First, we will find the complementary function by solving the homogeneous version of the ODE given \(y''+\pi^2y=0\). This is a second-order linear homogeneous ODE with constant coefficients, the characteristic equation is: $$ r^2+\pi^2=0 $$ Solving the above equation for \(r\), we get complex conjugate roots \(r=\pm\pi i\). So, the complementary function is given by: $$ y_c(x)=C_1\cos(\pi x)+C_2\sin(\pi x) $$ where \(C_1\) and \(C_2\) are constants.
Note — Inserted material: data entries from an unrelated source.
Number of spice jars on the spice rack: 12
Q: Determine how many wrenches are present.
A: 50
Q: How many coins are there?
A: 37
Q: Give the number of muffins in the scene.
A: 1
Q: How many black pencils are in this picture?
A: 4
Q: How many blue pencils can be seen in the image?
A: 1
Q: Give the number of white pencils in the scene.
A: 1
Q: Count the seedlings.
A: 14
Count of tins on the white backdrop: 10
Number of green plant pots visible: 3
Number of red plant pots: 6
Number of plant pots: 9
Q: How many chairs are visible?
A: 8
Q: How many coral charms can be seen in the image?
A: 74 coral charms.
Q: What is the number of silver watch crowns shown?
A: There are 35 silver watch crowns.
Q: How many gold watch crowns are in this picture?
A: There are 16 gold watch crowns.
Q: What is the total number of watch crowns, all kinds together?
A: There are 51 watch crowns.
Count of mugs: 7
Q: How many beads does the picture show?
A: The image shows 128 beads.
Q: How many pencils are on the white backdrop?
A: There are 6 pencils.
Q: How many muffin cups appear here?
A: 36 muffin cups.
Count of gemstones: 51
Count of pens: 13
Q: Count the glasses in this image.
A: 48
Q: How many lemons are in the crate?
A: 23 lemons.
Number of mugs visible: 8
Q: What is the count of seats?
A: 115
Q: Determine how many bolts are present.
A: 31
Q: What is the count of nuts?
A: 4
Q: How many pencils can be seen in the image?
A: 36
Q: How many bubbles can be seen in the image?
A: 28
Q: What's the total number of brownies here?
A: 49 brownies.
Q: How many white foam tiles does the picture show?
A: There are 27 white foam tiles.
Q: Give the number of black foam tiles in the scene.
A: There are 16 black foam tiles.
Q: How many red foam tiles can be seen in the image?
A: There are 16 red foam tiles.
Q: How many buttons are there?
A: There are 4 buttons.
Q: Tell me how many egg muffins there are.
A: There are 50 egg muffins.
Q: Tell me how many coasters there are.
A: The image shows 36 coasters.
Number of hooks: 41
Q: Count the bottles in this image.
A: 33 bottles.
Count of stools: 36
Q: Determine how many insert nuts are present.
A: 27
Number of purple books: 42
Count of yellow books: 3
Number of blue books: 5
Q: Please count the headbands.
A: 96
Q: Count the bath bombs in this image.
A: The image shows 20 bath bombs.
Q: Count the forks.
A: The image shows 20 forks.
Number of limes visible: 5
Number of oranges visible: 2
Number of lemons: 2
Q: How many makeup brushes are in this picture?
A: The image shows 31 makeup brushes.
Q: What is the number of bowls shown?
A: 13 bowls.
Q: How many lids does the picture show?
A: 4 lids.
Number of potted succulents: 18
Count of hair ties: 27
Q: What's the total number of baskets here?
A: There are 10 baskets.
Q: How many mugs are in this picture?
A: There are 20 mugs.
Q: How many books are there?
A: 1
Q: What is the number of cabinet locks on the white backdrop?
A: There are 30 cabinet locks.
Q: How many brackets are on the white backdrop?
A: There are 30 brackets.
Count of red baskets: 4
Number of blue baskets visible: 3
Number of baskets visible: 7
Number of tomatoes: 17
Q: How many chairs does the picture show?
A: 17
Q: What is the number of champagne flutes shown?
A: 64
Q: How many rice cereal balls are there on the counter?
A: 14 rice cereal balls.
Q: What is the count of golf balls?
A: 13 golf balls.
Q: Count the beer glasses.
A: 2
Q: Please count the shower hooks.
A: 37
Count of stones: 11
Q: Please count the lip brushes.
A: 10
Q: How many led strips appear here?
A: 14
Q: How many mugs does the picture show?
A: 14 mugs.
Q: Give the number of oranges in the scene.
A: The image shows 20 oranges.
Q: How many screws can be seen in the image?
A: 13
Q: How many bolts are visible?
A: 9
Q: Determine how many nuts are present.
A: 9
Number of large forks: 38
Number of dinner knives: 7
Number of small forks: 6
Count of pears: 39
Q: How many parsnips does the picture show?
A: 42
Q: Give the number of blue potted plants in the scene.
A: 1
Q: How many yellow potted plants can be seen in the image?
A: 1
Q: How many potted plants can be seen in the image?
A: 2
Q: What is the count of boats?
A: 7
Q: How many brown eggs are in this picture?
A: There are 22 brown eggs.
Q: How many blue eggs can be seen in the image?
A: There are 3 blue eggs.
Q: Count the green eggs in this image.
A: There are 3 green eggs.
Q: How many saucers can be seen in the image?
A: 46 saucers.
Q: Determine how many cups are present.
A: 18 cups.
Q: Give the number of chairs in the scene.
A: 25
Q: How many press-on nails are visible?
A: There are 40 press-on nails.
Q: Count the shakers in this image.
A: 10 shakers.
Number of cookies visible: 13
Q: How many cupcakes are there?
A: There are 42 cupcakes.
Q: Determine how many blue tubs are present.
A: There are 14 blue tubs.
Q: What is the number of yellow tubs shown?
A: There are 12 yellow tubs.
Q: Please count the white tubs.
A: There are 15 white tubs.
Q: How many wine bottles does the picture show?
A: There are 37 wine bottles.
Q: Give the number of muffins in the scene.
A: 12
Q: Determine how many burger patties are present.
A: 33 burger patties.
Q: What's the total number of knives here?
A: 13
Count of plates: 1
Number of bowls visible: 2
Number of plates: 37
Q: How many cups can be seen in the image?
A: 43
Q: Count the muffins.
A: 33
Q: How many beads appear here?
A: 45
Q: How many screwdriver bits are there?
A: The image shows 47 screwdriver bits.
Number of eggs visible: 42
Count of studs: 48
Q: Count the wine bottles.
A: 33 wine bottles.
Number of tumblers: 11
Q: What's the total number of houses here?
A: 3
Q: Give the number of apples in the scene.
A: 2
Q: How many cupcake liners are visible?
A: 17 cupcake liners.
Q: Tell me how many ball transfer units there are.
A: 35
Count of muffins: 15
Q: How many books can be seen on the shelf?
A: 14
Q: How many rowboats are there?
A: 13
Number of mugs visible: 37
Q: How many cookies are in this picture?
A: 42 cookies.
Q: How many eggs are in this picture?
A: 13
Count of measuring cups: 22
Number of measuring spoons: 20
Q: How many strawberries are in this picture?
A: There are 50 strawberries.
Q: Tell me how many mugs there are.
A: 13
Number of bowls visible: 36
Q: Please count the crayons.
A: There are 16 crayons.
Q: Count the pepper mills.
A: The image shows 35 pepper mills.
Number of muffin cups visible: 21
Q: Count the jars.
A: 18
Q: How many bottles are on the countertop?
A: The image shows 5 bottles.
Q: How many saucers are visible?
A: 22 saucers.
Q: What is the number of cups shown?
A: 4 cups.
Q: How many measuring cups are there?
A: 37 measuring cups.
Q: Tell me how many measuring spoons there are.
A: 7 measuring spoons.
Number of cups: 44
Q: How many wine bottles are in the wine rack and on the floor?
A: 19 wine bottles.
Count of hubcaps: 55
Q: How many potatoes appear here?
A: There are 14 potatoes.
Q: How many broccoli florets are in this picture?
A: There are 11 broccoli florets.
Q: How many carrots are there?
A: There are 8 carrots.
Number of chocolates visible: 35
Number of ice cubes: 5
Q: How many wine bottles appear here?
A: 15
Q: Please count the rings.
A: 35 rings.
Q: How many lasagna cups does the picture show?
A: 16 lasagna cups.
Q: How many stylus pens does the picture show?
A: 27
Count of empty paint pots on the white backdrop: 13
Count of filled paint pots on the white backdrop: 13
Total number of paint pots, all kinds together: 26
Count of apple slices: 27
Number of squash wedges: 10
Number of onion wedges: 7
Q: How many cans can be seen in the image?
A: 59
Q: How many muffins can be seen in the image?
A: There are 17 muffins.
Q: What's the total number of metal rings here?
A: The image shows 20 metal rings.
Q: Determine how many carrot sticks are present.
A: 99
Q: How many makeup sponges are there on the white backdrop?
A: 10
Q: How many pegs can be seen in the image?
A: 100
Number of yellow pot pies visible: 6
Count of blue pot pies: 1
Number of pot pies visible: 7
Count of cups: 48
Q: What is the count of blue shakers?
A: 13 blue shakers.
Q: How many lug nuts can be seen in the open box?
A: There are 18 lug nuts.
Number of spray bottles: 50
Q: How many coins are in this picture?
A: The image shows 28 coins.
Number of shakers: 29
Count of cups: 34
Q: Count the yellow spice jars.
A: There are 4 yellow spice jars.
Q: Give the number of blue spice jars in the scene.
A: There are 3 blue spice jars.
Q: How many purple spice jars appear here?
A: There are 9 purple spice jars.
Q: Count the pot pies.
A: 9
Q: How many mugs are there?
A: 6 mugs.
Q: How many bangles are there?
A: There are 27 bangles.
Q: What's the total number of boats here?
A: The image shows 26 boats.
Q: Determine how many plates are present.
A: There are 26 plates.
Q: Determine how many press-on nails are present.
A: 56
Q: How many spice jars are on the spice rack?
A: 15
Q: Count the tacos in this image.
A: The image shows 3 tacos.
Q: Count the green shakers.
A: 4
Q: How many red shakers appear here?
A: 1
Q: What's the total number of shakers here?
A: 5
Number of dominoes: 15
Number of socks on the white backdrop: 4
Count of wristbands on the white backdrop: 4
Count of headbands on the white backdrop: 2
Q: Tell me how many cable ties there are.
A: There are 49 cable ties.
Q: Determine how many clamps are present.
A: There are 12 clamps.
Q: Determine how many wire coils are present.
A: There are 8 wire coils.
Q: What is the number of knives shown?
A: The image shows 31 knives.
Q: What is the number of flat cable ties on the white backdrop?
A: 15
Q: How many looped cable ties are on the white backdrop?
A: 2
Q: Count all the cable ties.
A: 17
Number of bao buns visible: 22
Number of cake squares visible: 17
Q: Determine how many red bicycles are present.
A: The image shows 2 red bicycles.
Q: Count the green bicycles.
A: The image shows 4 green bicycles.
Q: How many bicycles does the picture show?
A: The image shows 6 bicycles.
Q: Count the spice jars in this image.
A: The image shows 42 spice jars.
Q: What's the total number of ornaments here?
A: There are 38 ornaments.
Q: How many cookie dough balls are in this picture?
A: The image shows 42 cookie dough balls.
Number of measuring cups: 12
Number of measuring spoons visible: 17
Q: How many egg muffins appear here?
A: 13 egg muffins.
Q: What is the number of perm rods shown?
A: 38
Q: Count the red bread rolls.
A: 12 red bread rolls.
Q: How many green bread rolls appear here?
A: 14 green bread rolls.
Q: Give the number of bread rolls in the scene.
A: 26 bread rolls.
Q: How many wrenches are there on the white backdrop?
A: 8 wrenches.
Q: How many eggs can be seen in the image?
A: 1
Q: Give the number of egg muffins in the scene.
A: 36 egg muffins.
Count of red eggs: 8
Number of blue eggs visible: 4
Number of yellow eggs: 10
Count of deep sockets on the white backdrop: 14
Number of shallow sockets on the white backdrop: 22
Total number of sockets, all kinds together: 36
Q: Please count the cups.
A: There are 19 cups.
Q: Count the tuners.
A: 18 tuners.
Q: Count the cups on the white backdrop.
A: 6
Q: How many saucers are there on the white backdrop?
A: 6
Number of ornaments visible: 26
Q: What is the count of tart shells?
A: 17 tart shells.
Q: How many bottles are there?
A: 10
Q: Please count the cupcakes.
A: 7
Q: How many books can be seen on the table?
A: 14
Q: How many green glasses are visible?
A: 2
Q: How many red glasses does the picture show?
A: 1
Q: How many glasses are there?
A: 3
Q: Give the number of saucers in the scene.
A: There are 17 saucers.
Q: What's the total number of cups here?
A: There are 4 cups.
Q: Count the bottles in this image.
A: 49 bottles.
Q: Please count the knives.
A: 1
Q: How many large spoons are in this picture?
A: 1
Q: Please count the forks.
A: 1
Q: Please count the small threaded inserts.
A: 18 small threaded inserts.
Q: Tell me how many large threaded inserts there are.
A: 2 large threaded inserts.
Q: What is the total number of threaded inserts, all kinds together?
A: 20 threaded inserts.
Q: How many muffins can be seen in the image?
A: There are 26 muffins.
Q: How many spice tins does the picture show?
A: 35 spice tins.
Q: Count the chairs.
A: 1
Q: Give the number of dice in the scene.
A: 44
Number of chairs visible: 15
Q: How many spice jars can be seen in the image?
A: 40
Find the particular solution

Now, we will find the particular solution for the inhomogeneous ODE. Since the non-homogeneous term is a linear function of \(x\), we will try a particular solution of the form: $$ y_p(x)=Ax+B $$ where \(A\) and \(B\) are constants that we need to determine. Taking the first and second derivatives of \(y_p(x)\), we get: $$ y_p'(x)=A, $$ and $$ y_p''(x)=0 $$ Now, substitute \(y_p(x)\) and its derivatives into the original inhomogeneous ODE: $$ 0+\pi^2(Ax+B)=a+x $$ Comparing coefficients, we have: $$ \begin{cases} \pi^2A=1, \\ \pi^2B=a. \end{cases} $$ Solving for \(A\) and \(B\), we get $$ A=\frac{1}{\pi^2},\quad B=\frac{a}{\pi^2} $$ Thus, the particular solution is $$ y_p(x)=\frac{1}{\pi^2}x+\frac{a}{\pi^2}. $$

Combine complementary and particular solutions

The general solution for \(y(x)\) is the sum of the complementary and particular solutions: $$ y(x)=y_c(x)+y_p(x)=C_1\cos(\pi x)+C_2\sin(\pi x)+\frac{1}{\pi^2}x+\frac{a}{\pi^2} $$

Apply initial conditions

Now, we will apply the given initial conditions \(y(0)=0\) and \(y(1)=0\). For the initial condition \(y(0)=0\), we have $$ 0=C_1\cos(0)+C_2\sin(0)+\frac{1}{\pi^2}(0)+\frac{a}{\pi^2} $$ This simplifies to $$ C_1+\frac{a}{\pi^2}=0 $$ For the initial condition \(y(1)=0\), we have $$ 0=C_1\cos(\pi)+C_2\sin(\pi)+\frac{1}{\pi^2}(1)+\frac{a}{\pi^2} $$ This simplifies to $$ -C_1+\frac{1}{\pi^2}+\frac{a}{\pi^2}=0 $$

Determine the value of constant \(a\)

Solving the equations obtained from the initial conditions, we get $$ \begin{cases} C_1+\frac{a}{\pi^2}=0, \\ -C_1+\frac{1}{\pi^2}+\frac{a}{\pi^2}=0. \end{cases} $$ Adding both equations, we get $$ \frac{a+1}{\pi^2}=0 $$ Solving for \(a\), we obtain the unique value of \(a\) for which the given problem has a solution: $$ a=-1 $$

Find the final solution

Substitute the found value of \(a\) into the general solution of \(y(x)\): $$ y(x)=C_1\cos(\pi x)+C_2\sin(\pi x)+\frac{1}{\pi^2}x-\frac{1}{\pi^2} $$ Now, we can use the initial condition \(y(0)=0\) to find the constant \(C_1\): $$ 0=C_1-\frac{1}{\pi^2} $$ Solving for \(C_1\), we have $$ C_1=\frac{1}{\pi^2} $$ Thus, the solution for \(y(x)\) and the given value of \(a=-1\) is $$ y(x)=\frac{1}{\pi^2}\cos(\pi x)+C_2\sin(\pi x)+\frac{1}{\pi^2}x-\frac{1}{\pi^2} $$ Since we already satisfied both initial conditions, the constant \(C_2\) can be any real number, giving a family of solutions for \(y(x)\).